Shrink Rap
GH wonders if you can
‘You can’t shrink to greatness,’ runs a familiar maxim of management. Which does not make it universally true, for it is certainly possible to expand to failure. Still, shrinking is seldom a sign of flourishing. And a shrinking of opportunities is usually a sign of decay. Consider two recent examples.
Last week in Brisbane, many proud parents attended Australia’s under-17 National Championship, in the final of which the NSW Country team were narrowly defeated in the final by their Queensland hosts. The championship, like its under-19 counterpart, features ten teams: NSW and Victoria have Country and Metro sides, alongside Queensland, Tasmania, South Australia, Western Australia, Australian Capital Territory and North Territory. Watchers from rural New South Wales learned that their team, a finalist, might be playing their last game, given the likely outcome of a review recommending the competition’s contraction to six teams: one from each of the mainland states, and an ‘Allies’ team amalgamated from the ranks of Tasmania and the territories. It’s already pissed Punter off, and that’s good enough for me.

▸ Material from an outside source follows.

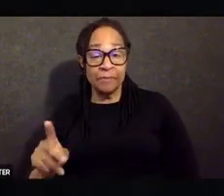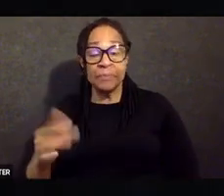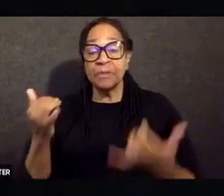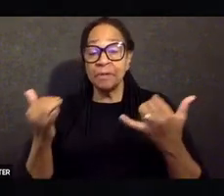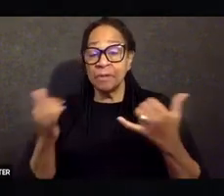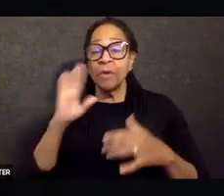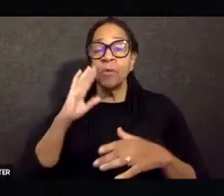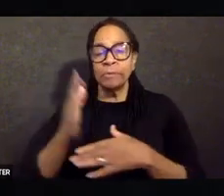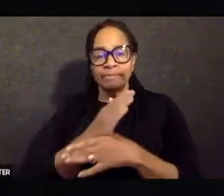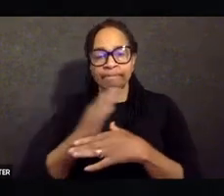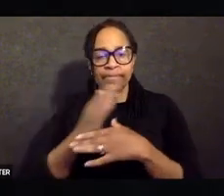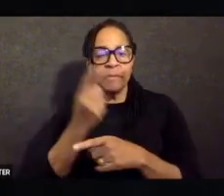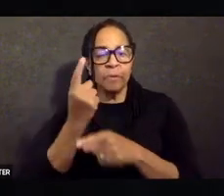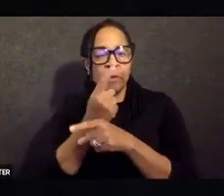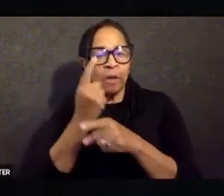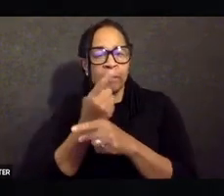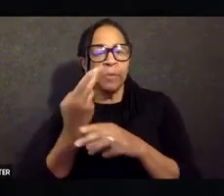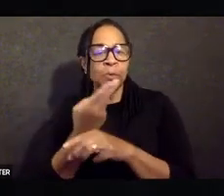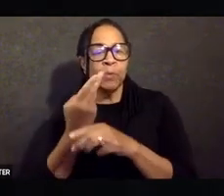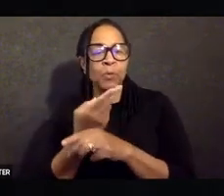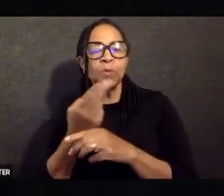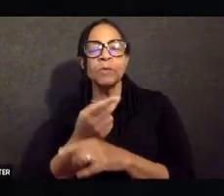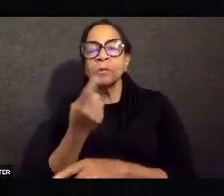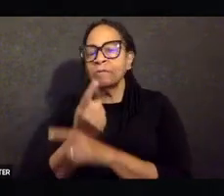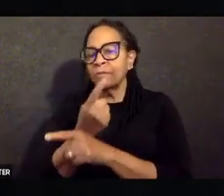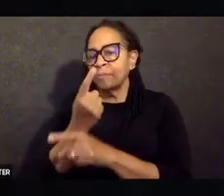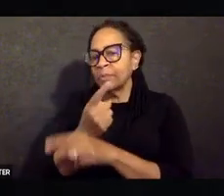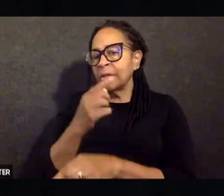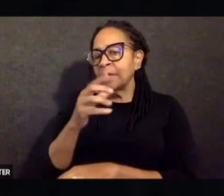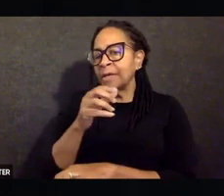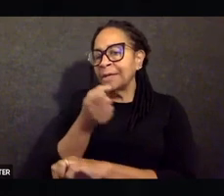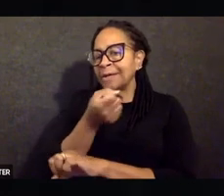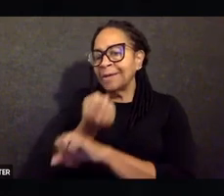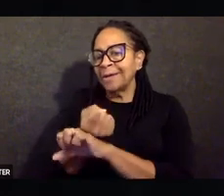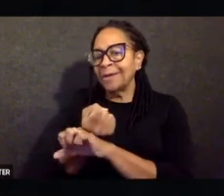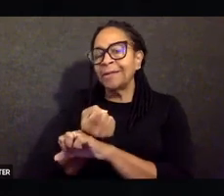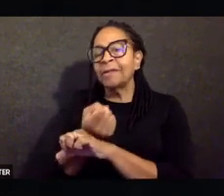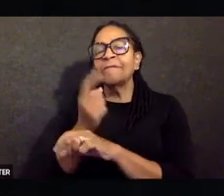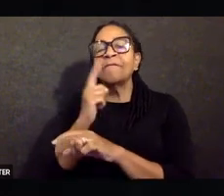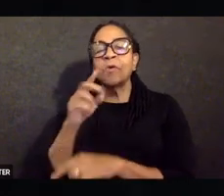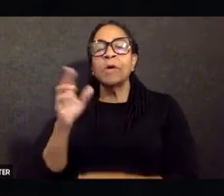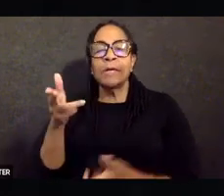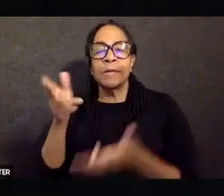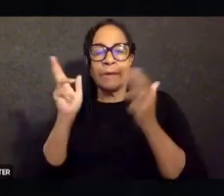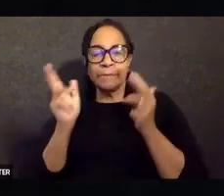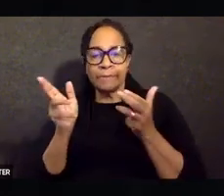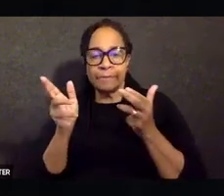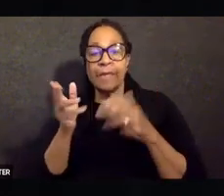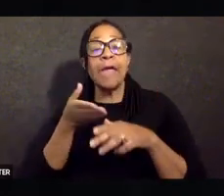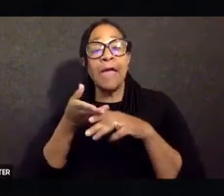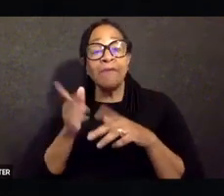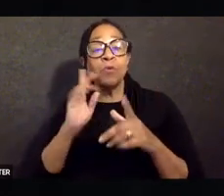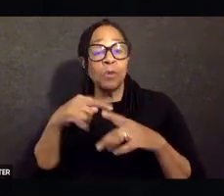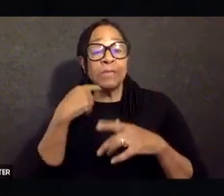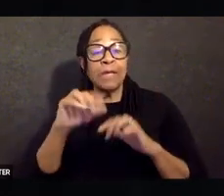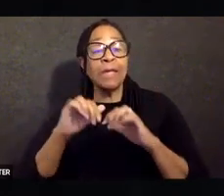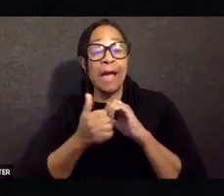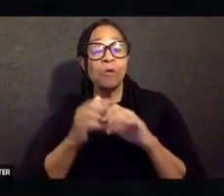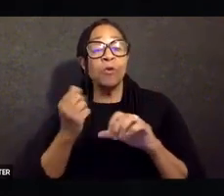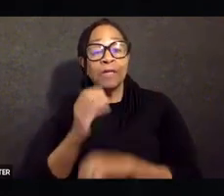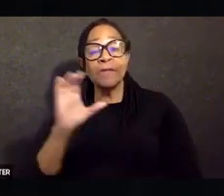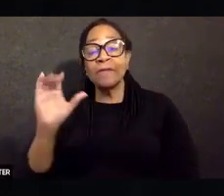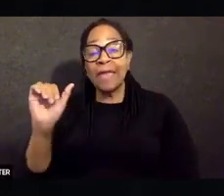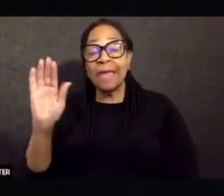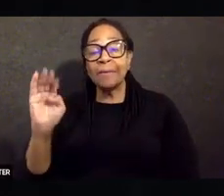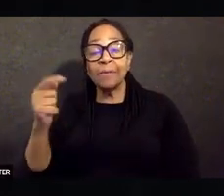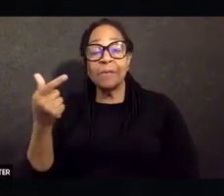Today, we're going to share with you the proper use of a cable gun lock for use on handguns. After this presentation, we'll tell you how you can receive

CA insist that nothing is yet ‘set in stone’, although this usually means we are but a short step from a fait accompli. The intent is purportedly to ‘maximise return’ from the competition, on the basis that states more thinly populated are overrepresented. As it stands, runs the logic, the twenty-fifth best player in Victoria is worse off than the tenth best player in Tasmania although they might be better. Yet what’s mooted doesn’t help either of them. Nobody has ever improved by not playing. And if the proposition is that fewer players will lead to a standard more excellent-er, one looks forward to a four-team Big Bash League.